# DATA FOR THE TASK start

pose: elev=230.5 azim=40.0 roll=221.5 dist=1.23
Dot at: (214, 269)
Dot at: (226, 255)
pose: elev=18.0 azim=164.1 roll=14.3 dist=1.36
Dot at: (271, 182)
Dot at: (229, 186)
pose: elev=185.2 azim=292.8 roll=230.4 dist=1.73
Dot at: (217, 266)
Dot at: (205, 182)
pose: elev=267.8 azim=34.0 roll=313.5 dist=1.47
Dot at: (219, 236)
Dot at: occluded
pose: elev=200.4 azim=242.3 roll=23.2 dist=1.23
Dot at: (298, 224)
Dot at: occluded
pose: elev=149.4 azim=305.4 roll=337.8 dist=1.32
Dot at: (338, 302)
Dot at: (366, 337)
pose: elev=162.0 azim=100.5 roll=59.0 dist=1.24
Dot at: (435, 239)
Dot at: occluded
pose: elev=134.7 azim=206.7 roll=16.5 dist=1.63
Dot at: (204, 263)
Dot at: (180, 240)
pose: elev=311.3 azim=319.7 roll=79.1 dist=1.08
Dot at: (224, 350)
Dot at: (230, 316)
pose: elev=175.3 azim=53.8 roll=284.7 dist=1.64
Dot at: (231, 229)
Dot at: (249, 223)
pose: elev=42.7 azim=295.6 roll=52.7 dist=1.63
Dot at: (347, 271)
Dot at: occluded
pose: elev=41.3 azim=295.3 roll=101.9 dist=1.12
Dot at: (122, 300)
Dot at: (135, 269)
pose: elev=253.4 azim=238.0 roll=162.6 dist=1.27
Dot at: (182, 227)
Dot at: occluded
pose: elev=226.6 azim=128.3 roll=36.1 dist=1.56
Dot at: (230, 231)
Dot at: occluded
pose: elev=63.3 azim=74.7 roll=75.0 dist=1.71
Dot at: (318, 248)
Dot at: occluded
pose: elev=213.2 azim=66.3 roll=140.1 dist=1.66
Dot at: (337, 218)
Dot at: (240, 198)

# DATA FOR THE TASK end

**WHAT IS BEING ASKED:**
Copy every item above line for line, leaving each one unchanged.

**FINAL ANSWER:**
pose: elev=230.5 azim=40.0 roll=221.5 dist=1.23
Dot at: (214, 269)
Dot at: (226, 255)
pose: elev=18.0 azim=164.1 roll=14.3 dist=1.36
Dot at: (271, 182)
Dot at: (229, 186)
pose: elev=185.2 azim=292.8 roll=230.4 dist=1.73
Dot at: (217, 266)
Dot at: (205, 182)
pose: elev=267.8 azim=34.0 roll=313.5 dist=1.47
Dot at: (219, 236)
Dot at: occluded
pose: elev=200.4 azim=242.3 roll=23.2 dist=1.23
Dot at: (298, 224)
Dot at: occluded
pose: elev=149.4 azim=305.4 roll=337.8 dist=1.32
Dot at: (338, 302)
Dot at: (366, 337)
pose: elev=162.0 azim=100.5 roll=59.0 dist=1.24
Dot at: (435, 239)
Dot at: occluded
pose: elev=134.7 azim=206.7 roll=16.5 dist=1.63
Dot at: (204, 263)
Dot at: (180, 240)
pose: elev=311.3 azim=319.7 roll=79.1 dist=1.08
Dot at: (224, 350)
Dot at: (230, 316)
pose: elev=175.3 azim=53.8 roll=284.7 dist=1.64
Dot at: (231, 229)
Dot at: (249, 223)
pose: elev=42.7 azim=295.6 roll=52.7 dist=1.63
Dot at: (347, 271)
Dot at: occluded
pose: elev=41.3 azim=295.3 roll=101.9 dist=1.12
Dot at: (122, 300)
Dot at: (135, 269)
pose: elev=253.4 azim=238.0 roll=162.6 dist=1.27
Dot at: (182, 227)
Dot at: occluded
pose: elev=226.6 azim=128.3 roll=36.1 dist=1.56
Dot at: (230, 231)
Dot at: occluded
pose: elev=63.3 azim=74.7 roll=75.0 dist=1.71
Dot at: (318, 248)
Dot at: occluded
pose: elev=213.2 azim=66.3 roll=140.1 dist=1.66
Dot at: (337, 218)
Dot at: (240, 198)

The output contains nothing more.